Libraries always catch my eye, of course, and the Northampton Central Library is eye-catching indeed. A library was housed in the Mechanics’ Institute in 1832 but ran into difficulties, its stock being used to form the beginnings of a public library in the 1870. This was first housed in the Guildhall and finally moved into its current handsome premises in 1910. The exterior is decorated with statues of the great and good, among whom I have chosen Dryden as my close-up.
Coming upon a rather large building in Fish Street, you may wonder, as I did, why said building carries over its portal the motto “Let Glasgow Flourish”, much as I approve of the sentiment. The reason is that this building was used from 1900 by Malcolm Inglis & Company of Glasgow, a leather and hides importer. Over the door is a beautiful relief incorporating the arms and motto of the city of Glasgow and, above this, some no doubt allegorical figures, one of which I show: a reclining lady holding one of the company’s ships in her hand. The building is now an apartment block with retail on the ground floor.
Close by the Market Square is another survival of the Great Fire, a building known as the Welsh House. It was originally built in about 1595 by a Dr Prytherch who recorded and celebrated his Welsh heritage by installing a plaque on the front of the building which includes a motto in the Welsh language: “HEB DYW HEB DYM DYWA DIGON” (“Without God, without everything; with God, enough”). The house has suffered alterations during its long life and the façade was rebuilt to the original design in 1975.

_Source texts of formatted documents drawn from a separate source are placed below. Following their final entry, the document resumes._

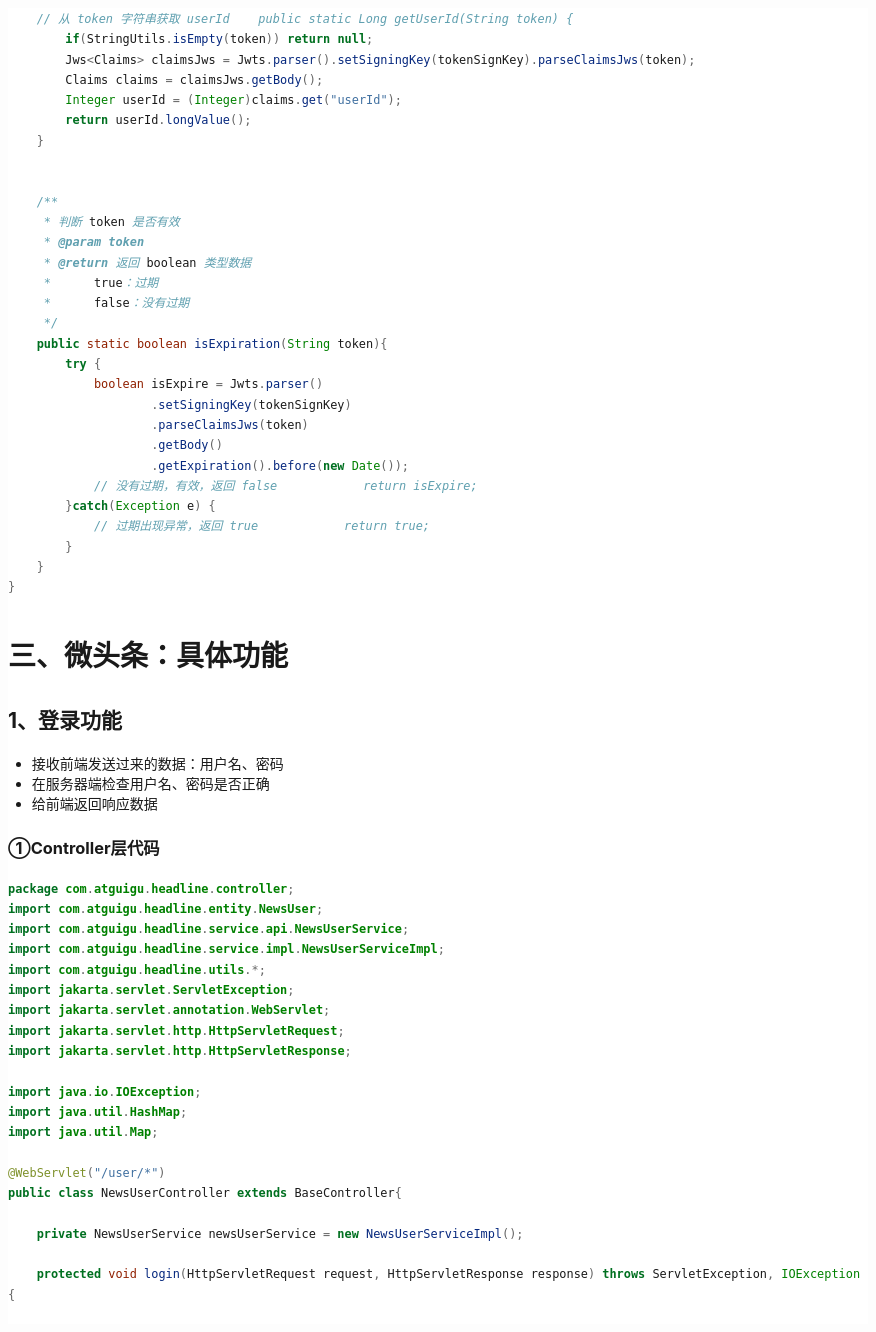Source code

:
 ```java
    // 从 token 字符串获取 userId    public static Long getUserId(String token) {  
        if(StringUtils.isEmpty(token)) return null;  
        Jws<Claims> claimsJws = Jwts.parser().setSigningKey(tokenSignKey).parseClaimsJws(token);  
        Claims claims = claimsJws.getBody();  
        Integer userId = (Integer)claims.get("userId");  
        return userId.longValue();  
    }  
  
  
    /**  
     * 判断 token 是否有效  
     * @param token  
     * @return 返回 boolean 类型数据  
     *      true：过期  
     *      false：没有过期  
     */  
    public static boolean isExpiration(String token){  
        try {  
            boolean isExpire = Jwts.parser()  
                    .setSigningKey(tokenSignKey)  
                    .parseClaimsJws(token)  
                    .getBody()  
                    .getExpiration().before(new Date());  
            // 没有过期，有效，返回 false            return isExpire;  
        }catch(Exception e) {  
            // 过期出现异常，返回 true            return true;  
        }  
    }  
}
```

# 三、微头条：具体功能
## 1、登录功能
- 接收前端发送过来的数据：用户名、密码
- 在服务器端检查用户名、密码是否正确
- 给前端返回响应数据

### ①Controller层代码
```java
package com.atguigu.headline.controller;  
import com.atguigu.headline.entity.NewsUser;  
import com.atguigu.headline.service.api.NewsUserService;  
import com.atguigu.headline.service.impl.NewsUserServiceImpl;  
import com.atguigu.headline.utils.*;  
import jakarta.servlet.ServletException;  
import jakarta.servlet.annotation.WebServlet;  
import jakarta.servlet.http.HttpServletRequest;  
import jakarta.servlet.http.HttpServletResponse;  
  
import java.io.IOException;  
import java.util.HashMap;  
import java.util.Map;  
  
@WebServlet("/user/*")  
public class NewsUserController extends BaseController{  
  
    private NewsUserService newsUserService = new NewsUserServiceImpl();  
  
    protected void login(HttpServletRequest request, HttpServletResponse response) throws ServletException, IOException {  
  
```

Northampton’s famous sculpture, entitled Discovery, celebrates the discovery of the double-helix structure of the human DNA molecule, announced in a 1953 paper in Nature, by Francis Crick and James D. Watson. Watson was American but Crick was born near here and went to school at Northampton Grammar School, so the theme of the monument is “local boy makes good”. Does this monument say “discovery” to you? If doesn’t to me, but I don’t suppose my grumpy cavils about modern art are given any weight. Love it or hate it, the sculpture is now part of the environment and in a sense an icon of Northampton.
As we made our way back to the station, clouds gathered and partially cloaked the sun. The sun was approaching the horizon, though not yet setting, and its light was shining through holes in the clouds in horizontal beams like those of a searchlight or a lighthouse, creating a dramatic effect.
From Euston Station we took a bus to King’s Cross, looking for supper. The structure added onto King’s Cross station, containing shops and providing extra room for travellers, has finally been done away with, revealing the front of the station once more as its designer, Lewis Cubbit, intended it to be. The station is now graced by a wide courtyard, making for a pleasanter environment and easier movement.
The old station concourse once served for both departures and arrivals and had become uncomfortably overcrowded. A new departures hall has been built, cleverly and beautifully designed to leave the centre clear of supporting columns. The white superstructure, illuminated by coloured lights, creates a breathtaking display but without interfering with the activities of the station. Neatly arranged to one side and out of the way, there are shops and restaurants on the ground floor and on an upper level gallery. Here we supped on Wasabi curry out of cardboard containers before taking the short bus ride home.